## WORK REQUIRED
Check each line of the data for "blocks", and copy the ones that have it.

[Stored data entries]
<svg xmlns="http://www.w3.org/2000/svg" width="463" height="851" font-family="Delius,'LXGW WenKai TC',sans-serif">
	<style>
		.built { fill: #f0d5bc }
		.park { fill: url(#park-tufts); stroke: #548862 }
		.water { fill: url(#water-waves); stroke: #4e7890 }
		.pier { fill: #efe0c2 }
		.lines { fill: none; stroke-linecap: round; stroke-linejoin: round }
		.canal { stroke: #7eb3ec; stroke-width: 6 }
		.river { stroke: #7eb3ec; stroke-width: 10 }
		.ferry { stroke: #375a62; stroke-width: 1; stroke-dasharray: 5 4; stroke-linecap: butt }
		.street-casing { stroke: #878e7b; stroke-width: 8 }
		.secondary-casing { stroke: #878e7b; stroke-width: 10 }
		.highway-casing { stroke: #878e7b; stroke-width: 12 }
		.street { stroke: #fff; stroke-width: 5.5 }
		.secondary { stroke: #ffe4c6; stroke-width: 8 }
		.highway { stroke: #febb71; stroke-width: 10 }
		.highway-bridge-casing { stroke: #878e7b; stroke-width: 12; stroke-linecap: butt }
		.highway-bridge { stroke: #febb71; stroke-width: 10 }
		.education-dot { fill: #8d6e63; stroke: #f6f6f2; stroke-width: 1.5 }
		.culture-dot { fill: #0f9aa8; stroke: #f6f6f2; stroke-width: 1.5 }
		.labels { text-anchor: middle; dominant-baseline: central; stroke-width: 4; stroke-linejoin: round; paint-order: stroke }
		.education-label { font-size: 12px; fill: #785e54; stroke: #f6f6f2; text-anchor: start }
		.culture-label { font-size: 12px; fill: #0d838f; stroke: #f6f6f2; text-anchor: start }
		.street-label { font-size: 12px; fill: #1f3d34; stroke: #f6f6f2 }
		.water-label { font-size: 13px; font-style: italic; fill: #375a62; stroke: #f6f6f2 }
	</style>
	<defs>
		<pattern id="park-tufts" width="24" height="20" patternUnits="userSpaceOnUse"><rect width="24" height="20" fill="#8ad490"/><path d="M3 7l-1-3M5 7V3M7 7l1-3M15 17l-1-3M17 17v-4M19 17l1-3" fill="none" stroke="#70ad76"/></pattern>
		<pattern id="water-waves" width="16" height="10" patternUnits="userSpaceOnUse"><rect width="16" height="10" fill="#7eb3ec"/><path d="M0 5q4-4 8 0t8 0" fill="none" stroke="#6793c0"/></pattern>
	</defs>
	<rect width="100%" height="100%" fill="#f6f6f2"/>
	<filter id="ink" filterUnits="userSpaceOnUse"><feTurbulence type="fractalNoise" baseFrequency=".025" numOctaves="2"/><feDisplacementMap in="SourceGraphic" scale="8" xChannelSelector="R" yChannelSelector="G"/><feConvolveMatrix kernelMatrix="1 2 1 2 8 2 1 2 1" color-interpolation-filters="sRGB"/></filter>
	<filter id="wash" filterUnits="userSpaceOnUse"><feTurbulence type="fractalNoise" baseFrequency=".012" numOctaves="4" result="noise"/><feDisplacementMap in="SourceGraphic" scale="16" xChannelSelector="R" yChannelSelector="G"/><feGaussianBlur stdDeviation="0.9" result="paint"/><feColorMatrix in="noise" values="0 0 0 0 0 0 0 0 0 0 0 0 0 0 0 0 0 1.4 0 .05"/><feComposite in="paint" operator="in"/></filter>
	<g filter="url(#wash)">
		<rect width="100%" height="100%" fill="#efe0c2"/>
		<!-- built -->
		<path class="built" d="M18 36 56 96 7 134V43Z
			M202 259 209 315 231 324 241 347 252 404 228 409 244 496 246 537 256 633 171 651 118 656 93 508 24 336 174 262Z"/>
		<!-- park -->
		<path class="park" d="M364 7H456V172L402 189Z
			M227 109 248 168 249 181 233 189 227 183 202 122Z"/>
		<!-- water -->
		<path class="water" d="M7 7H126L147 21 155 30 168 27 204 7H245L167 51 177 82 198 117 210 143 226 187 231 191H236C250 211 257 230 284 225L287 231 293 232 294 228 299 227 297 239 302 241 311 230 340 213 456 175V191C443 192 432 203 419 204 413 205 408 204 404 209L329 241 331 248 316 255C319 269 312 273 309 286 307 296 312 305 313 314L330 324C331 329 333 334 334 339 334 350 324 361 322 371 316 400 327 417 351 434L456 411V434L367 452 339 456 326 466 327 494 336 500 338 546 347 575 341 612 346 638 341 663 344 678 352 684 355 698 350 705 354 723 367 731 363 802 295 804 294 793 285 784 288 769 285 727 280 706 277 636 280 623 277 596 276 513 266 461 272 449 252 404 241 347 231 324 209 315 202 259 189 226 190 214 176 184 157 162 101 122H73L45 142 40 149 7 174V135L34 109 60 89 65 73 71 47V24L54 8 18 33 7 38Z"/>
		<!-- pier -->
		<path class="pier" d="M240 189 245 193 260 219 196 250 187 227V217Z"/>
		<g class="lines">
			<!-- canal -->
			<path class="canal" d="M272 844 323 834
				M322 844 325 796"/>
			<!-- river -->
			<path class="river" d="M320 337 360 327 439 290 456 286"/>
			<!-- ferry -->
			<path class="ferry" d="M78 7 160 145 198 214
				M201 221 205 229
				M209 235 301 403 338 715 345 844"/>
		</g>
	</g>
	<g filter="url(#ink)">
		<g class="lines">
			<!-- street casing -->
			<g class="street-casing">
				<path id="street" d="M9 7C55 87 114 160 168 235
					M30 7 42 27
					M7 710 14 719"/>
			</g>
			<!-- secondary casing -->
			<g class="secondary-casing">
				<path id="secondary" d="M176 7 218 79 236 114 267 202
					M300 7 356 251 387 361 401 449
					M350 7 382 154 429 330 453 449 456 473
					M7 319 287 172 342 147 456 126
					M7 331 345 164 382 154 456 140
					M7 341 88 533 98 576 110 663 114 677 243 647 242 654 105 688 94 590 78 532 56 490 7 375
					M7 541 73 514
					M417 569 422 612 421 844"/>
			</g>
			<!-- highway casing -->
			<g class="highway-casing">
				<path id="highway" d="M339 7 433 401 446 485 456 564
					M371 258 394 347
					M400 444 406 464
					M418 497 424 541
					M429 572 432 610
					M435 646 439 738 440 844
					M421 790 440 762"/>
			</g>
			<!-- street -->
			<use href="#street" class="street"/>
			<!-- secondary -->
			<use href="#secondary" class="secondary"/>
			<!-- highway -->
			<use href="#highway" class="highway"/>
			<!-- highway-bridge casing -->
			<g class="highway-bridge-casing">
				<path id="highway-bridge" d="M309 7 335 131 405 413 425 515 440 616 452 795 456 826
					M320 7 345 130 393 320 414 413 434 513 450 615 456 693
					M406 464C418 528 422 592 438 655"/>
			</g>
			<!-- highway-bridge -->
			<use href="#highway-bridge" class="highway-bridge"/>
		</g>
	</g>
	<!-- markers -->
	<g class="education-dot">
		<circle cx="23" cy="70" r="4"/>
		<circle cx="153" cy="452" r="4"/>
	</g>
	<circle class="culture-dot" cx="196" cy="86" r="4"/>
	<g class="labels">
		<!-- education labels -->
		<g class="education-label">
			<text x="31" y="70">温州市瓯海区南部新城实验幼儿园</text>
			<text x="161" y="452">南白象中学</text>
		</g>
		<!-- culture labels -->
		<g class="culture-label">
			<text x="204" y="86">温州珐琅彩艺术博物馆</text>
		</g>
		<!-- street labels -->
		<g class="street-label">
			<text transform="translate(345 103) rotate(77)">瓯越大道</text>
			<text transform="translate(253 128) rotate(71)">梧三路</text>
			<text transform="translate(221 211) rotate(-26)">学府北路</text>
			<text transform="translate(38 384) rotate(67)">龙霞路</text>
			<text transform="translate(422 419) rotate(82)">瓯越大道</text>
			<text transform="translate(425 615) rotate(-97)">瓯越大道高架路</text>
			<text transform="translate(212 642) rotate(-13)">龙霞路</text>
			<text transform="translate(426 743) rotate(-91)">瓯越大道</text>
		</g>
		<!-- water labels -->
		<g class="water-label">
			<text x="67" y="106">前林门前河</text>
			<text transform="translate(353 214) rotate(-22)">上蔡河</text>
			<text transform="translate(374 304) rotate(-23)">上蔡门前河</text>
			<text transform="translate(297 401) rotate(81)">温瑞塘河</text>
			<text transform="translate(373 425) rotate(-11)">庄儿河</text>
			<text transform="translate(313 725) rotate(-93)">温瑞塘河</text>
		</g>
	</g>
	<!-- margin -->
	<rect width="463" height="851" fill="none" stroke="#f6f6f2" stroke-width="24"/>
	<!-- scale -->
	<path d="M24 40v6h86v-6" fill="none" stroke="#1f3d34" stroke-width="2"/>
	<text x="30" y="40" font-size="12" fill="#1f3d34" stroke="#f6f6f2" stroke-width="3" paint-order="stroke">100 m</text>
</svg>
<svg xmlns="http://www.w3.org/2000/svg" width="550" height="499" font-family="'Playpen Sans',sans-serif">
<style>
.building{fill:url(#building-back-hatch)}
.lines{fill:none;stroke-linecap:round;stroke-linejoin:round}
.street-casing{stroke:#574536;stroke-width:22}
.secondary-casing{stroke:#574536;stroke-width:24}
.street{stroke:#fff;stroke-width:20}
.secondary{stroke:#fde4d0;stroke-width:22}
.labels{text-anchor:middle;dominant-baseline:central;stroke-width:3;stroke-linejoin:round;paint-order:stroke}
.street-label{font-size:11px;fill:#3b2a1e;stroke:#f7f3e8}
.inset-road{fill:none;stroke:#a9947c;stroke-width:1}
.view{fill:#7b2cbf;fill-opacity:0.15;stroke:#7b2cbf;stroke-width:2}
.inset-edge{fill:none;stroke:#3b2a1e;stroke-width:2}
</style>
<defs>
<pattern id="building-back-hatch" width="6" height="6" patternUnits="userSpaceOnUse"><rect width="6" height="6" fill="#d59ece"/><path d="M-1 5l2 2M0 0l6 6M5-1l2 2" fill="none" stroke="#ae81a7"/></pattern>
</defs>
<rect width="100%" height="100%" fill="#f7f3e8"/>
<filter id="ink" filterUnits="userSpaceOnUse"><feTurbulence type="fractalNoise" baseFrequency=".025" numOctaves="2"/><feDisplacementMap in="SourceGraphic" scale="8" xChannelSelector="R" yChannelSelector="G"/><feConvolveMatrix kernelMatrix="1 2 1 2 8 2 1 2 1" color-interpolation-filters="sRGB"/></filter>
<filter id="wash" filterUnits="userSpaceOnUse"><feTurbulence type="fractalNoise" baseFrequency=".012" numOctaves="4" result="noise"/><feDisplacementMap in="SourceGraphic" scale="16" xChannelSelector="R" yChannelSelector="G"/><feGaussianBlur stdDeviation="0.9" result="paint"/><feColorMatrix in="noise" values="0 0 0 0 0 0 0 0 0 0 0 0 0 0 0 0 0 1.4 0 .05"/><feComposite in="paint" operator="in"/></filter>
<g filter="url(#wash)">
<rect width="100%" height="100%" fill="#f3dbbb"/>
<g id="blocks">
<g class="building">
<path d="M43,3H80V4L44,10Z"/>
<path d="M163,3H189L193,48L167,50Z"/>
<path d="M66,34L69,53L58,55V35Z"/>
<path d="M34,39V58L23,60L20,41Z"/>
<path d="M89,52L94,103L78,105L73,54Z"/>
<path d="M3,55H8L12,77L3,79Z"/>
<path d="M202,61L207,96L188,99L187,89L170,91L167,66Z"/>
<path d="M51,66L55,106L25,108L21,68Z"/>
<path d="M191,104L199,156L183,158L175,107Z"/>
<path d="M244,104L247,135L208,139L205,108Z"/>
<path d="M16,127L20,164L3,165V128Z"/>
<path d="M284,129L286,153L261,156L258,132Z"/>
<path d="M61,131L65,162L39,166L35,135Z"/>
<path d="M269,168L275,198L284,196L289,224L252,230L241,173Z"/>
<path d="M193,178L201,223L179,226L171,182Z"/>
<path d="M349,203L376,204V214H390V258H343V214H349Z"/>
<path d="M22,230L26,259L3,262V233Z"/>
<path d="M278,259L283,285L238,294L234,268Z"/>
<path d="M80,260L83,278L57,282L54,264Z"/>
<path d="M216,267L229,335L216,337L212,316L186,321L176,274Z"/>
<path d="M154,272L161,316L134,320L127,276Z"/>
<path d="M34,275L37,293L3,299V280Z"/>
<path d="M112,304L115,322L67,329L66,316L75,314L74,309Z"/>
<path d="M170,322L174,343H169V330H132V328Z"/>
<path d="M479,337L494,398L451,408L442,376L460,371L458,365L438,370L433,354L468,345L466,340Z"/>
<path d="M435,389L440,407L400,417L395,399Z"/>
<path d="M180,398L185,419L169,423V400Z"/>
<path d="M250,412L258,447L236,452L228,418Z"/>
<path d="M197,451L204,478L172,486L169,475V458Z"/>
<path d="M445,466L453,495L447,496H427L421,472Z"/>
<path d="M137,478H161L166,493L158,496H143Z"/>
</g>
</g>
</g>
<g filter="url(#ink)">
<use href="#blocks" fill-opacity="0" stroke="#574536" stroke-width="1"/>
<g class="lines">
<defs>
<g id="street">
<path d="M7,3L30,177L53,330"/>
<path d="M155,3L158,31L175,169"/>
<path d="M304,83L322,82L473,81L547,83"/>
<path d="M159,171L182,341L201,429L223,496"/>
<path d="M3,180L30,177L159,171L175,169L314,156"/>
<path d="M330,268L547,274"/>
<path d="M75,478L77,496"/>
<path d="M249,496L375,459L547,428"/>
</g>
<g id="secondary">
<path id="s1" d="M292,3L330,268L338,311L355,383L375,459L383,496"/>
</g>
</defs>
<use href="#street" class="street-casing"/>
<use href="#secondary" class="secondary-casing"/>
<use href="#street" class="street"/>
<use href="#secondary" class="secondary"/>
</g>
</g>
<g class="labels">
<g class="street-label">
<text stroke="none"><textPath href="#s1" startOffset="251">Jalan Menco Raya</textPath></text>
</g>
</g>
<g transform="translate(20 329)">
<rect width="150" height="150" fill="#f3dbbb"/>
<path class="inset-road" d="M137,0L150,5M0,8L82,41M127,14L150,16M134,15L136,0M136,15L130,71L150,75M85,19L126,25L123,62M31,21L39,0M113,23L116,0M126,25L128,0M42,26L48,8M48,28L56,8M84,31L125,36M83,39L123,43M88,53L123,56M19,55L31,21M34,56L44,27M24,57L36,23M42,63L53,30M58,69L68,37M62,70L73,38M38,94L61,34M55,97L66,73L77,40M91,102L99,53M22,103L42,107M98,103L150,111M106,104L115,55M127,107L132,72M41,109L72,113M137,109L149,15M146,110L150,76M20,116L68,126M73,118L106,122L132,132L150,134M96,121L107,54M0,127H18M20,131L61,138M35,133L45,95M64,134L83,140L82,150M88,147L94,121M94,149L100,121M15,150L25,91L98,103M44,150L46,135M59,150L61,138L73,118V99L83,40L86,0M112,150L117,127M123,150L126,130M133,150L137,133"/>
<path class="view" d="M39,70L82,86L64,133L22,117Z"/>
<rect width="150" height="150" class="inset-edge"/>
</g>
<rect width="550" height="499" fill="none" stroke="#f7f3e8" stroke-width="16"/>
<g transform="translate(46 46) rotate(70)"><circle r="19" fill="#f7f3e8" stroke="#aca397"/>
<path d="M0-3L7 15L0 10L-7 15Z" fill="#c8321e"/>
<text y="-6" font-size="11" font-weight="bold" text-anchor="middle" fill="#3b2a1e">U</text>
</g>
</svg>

## FINISHED EXERCISE
<g id="blocks">
<use href="#blocks" fill-opacity="0" stroke="#574536" stroke-width="1"/>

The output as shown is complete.